Months 2-3: Start showing up for specific searches ("Botox cost per unit [city]," "board-certified injector [city]"). Add comparison pages and earn 10 to 15 new reviews across RealSelf, Yelp, and Google.
Months 3-6: Build steady presence across your core treatments. Keep pricing pages dated and refreshed, and watch which procedures ChatGPT names you for.
The window is open because most spas haven't started. Early movers face far less competition here than they do on Instagram.
Loudmink is an AEO platform that tracks whether ChatGPT recommends your med spa and shows the exact sources behind the answer. Run a free check; plans from $99/mo.
Frequently Asked Questions
Did ChatGPT actually name a specific med spa?
It returned names, but those names came from whatever ranked in the underlying Google and Bing search, not from any independent knowledge ChatGPT has. That is why this article traces the sources that decide the answer (RealSelf, the Allē locator, the society directories) rather than treating any single named spa as a verified recommendation. We report the names that consistently surfaced across those sources, not a fixed ranking.
Is RealSelf really more important than Google Reviews or Instagram for med spas?
For procedure-specific searches, usually. RealSelf gives clear, per-treatment data (cost, "Worth It" ratings, provider license checks) in a format ChatGPT can pull from easily, and it publishes a separate top-providers page for each procedure in each city. Google Reviews still matter for general local searches, so keep both strong. Instagram followers, on the other hand, have no direct effect, because ChatGPT cannot read them.
Should I list exact Botox prices on my website?
Publish ranges, not a single fixed number. "Botox: $12 to $18 per unit, most patients use 20 to 60 units per session" gives ChatGPT an answer it can name while allowing for variation. Publish nothing and ChatGPT names a RealSelf average or a Reddit thread instead of you. Date the page so it stays current enough to be pulled.
How does ChatGPT know if my injectors are qualified?

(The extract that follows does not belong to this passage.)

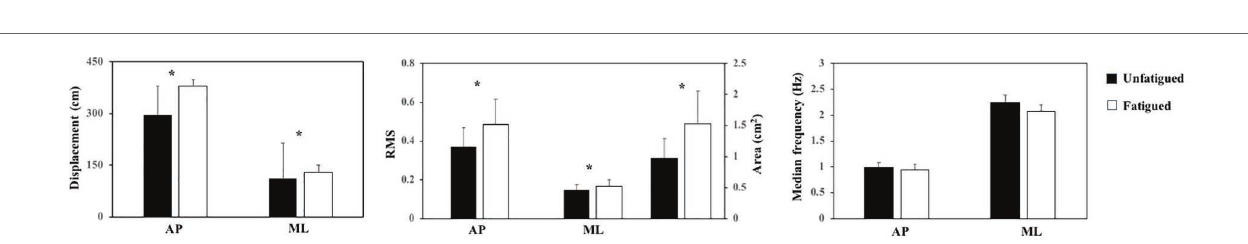
and F 1,19 = 12.99, respectively) and RMS of sway ( F 1,19 = 17.99 and F 1,19 = 9.40, respectively), as well as sway area ( F 1,19 = 36.59). Figure 4 . The vision conditions affected AP displacement ( F 2,34 = 15.04) and RMS ( F 2,34 = 15.73) of sway and area of sway ( F 2,32 = 7.03). In line with our hypothesis, SE reduced AP displacement and RMS of sway and area of sway compared to EO ( p < 0.001) and EC ( p < 0.01). However, in contrast to our hypothesis, differences between EO and EC were not significant. Vision condition also affected AP ( F 2,38 = 10.83) and ML sway frequency ( F 2,33 = 3.67). Both saccadic eye movements and closing the eyes increased the frequency of AP sway compared to the EO ( p < 0.001 and p < 0.005, respectively). ML sway frequency was higher with eyes closed than with eyes open ( p =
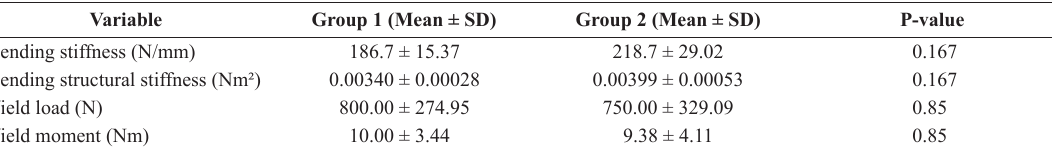
Table 2. Mean values and standard deviation (SD) for each variable evaluated in Groups 1 and 2 under static four-point bending tests.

It reads the credentials you name and checks them against the society directories. For "board-certified injector near me," ChatGPT looks for a medical director certified by the American Board of Dermatology (ABD) or the American Board of Plastic Surgery (ABPS), and for each injector's license (MD or DO, NP, PA-C, RN), then confirms it against the ASDS, AAD, or ASPS directory and the AmSpa guide's license test. Name the board and the licenses in plain text or ChatGPT has nothing to verify.
Will ChatGPT always recommend the same med spas?
No. ChatGPT builds the answer fresh each time from the sources above, so the exact names can shift between searches and over time. That is why the goal is not to win one search but to be complete and well-reviewed across RealSelf, the Allē locator, the society directories, and the city "best of" pages it reads, which keeps you eligible however the question is phrased.
Updated for July 2026: reworked as a case study using real, verifiable Scottsdale med spas and the sources ChatGPT actually reads.